I have a question in the proof of that there is no countable dense set is a $G_\delta$ (that is a set of all countable intersection of open set) in a complete metric space $X$ which has no isolated points.
The proof is here:
Let $x_n$ be the points of a countable dense set $E$ in $X$. Assume that $E$ is a $G_\delta$. Then $E=\bigcap V_n$, where each $V_n$ is dense and open since if each $V_n$ is not dense, $E\subset X\subset\bar{E}$ does not hold. Let
$$W_n=V_n-\bigcup_{k=1}^{n} \{x_k\}.$$
Then each $W_n$ is a dense open set, but the intersection of $W_n$ is empty, it contradicts Baire's category theorem.
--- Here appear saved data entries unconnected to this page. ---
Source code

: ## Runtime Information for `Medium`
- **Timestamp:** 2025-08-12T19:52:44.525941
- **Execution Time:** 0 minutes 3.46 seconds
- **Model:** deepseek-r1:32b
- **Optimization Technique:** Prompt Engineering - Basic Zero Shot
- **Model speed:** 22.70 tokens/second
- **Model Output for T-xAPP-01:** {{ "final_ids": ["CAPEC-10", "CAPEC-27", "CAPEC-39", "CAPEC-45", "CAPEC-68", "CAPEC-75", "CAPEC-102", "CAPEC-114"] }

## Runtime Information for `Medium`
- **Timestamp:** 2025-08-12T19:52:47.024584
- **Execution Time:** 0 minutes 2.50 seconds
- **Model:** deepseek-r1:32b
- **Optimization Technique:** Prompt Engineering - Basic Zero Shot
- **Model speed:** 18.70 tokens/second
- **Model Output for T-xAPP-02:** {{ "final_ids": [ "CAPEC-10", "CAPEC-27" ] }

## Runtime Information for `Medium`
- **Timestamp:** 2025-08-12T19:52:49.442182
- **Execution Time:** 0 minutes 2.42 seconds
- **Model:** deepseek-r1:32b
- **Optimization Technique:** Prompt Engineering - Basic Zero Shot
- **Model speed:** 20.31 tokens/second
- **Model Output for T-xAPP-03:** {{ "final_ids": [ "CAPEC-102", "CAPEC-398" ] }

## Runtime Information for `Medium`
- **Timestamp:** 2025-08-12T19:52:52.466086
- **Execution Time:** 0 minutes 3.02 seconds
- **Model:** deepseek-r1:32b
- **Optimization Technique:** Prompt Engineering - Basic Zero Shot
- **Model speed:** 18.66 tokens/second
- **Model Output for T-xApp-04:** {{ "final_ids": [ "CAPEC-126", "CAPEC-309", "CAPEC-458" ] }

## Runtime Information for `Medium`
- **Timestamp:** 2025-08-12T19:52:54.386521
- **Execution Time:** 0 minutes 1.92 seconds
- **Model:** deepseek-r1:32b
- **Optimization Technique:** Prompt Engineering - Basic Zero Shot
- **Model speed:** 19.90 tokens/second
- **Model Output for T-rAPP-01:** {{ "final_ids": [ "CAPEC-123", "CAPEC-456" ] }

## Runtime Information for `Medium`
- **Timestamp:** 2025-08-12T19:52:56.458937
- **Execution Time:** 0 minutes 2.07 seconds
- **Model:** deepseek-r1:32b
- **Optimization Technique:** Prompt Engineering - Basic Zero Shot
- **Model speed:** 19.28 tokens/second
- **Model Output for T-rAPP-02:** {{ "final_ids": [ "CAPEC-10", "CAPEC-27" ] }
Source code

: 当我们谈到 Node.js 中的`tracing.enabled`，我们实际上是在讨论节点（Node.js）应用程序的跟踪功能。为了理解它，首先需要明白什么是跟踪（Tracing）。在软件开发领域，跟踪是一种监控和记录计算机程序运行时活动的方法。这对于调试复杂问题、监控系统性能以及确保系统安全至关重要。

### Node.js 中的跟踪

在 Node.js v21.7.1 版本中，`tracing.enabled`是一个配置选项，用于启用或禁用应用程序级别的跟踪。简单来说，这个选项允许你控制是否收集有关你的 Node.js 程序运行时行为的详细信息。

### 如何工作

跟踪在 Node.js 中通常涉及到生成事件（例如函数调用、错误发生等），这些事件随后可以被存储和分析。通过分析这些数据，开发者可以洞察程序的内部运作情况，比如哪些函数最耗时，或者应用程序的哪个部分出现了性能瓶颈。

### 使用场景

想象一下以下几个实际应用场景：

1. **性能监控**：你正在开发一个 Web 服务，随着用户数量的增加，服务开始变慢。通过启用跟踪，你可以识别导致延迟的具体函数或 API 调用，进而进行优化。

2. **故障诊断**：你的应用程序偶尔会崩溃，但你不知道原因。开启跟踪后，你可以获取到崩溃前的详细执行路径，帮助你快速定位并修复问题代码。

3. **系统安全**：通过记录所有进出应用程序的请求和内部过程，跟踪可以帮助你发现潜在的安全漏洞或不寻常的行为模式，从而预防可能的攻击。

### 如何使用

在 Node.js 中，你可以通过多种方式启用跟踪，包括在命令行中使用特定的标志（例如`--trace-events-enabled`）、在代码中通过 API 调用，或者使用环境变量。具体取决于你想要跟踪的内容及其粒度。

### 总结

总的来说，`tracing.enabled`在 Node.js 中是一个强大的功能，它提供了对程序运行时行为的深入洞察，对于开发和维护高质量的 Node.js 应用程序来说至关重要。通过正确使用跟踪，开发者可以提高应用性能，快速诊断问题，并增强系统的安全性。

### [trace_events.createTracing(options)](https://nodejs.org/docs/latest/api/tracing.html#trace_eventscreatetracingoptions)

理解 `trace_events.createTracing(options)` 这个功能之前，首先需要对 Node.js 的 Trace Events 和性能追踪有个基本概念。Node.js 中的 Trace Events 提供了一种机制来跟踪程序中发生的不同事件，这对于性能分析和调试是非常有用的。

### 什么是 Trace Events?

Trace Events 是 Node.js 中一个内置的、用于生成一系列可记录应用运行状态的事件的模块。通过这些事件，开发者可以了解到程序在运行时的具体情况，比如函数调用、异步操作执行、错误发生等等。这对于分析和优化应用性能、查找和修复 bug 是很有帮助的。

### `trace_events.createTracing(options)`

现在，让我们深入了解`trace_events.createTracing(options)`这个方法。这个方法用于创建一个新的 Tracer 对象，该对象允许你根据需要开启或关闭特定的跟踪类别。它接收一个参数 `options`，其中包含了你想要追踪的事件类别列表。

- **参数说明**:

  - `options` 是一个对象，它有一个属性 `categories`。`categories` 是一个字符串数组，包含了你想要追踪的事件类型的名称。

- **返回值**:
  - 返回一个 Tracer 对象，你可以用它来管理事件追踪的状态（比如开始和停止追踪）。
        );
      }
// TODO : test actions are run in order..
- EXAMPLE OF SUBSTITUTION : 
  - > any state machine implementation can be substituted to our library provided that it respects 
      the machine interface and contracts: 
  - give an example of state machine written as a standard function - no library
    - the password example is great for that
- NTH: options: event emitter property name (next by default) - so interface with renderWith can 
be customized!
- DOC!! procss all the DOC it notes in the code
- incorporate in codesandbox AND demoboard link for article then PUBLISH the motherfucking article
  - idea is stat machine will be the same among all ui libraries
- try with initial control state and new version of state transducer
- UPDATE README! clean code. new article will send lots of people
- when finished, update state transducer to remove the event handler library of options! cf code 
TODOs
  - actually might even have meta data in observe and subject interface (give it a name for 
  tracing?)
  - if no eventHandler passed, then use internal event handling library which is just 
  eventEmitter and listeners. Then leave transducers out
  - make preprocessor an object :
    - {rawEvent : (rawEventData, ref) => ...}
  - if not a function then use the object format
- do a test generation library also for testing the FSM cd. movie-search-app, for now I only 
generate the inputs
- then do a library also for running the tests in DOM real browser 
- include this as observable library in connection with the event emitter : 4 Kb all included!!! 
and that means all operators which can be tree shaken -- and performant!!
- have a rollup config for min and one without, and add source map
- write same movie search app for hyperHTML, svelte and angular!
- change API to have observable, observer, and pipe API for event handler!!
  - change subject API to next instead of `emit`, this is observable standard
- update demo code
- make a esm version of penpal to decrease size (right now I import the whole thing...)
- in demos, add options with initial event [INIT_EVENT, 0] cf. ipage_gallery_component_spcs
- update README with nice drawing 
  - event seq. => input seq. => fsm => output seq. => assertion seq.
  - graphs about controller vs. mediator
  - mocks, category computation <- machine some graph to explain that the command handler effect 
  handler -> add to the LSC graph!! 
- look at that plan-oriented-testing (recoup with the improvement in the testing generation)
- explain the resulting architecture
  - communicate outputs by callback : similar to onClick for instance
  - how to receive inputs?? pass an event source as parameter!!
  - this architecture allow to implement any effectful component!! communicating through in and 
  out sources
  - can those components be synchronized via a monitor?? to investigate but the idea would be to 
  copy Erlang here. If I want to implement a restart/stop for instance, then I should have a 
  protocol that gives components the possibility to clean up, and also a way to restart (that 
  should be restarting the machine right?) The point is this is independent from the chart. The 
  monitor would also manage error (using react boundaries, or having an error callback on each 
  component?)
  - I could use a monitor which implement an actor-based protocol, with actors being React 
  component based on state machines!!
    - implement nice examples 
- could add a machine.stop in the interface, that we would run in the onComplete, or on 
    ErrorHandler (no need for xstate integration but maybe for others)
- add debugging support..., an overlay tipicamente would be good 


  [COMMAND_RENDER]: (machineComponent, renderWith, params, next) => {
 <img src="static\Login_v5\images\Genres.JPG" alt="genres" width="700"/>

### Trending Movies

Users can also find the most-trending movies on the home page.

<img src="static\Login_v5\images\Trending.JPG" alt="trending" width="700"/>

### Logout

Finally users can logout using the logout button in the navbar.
Question: Why $W_n$ is open and dense?
To check density, we need to check $W_n\subset X\subset \bar{W_n}$, but I couldn't work well. Should I use other definition of density: $E$ is dense in $X$ if every point of $X$ is a limit point of $E$ or a point of $E$?
Best Answer
Note that each $V_n$ is dense simply because $E \subseteq V_n$ and $E$ is dense so $X=\overline{E}\subseteq \overline{V_n} \subseteq X$, so $\overline{V_n}=X$ too.
Every finite set is closed (in a metric space for sure, but this holds for a large class of spaces, the so-called $T_1$ spaces), so each set of the form $X\setminus \{x\}$ is open.
A finite intersection of dense open sets is (open and) dense and any set of the form $X\setminus \{x\}$ is dense (or else $x \notin \overline{X\setminus \{x\}}$ which means $\{x\}$ is open, contradiction)
Now $W_n = V_n \cap (X\setminus \{x_1\}) \cap \ldots \cap (X\setminus \{x_n\})$ is open and dense as a finite intersection of open and dense sets.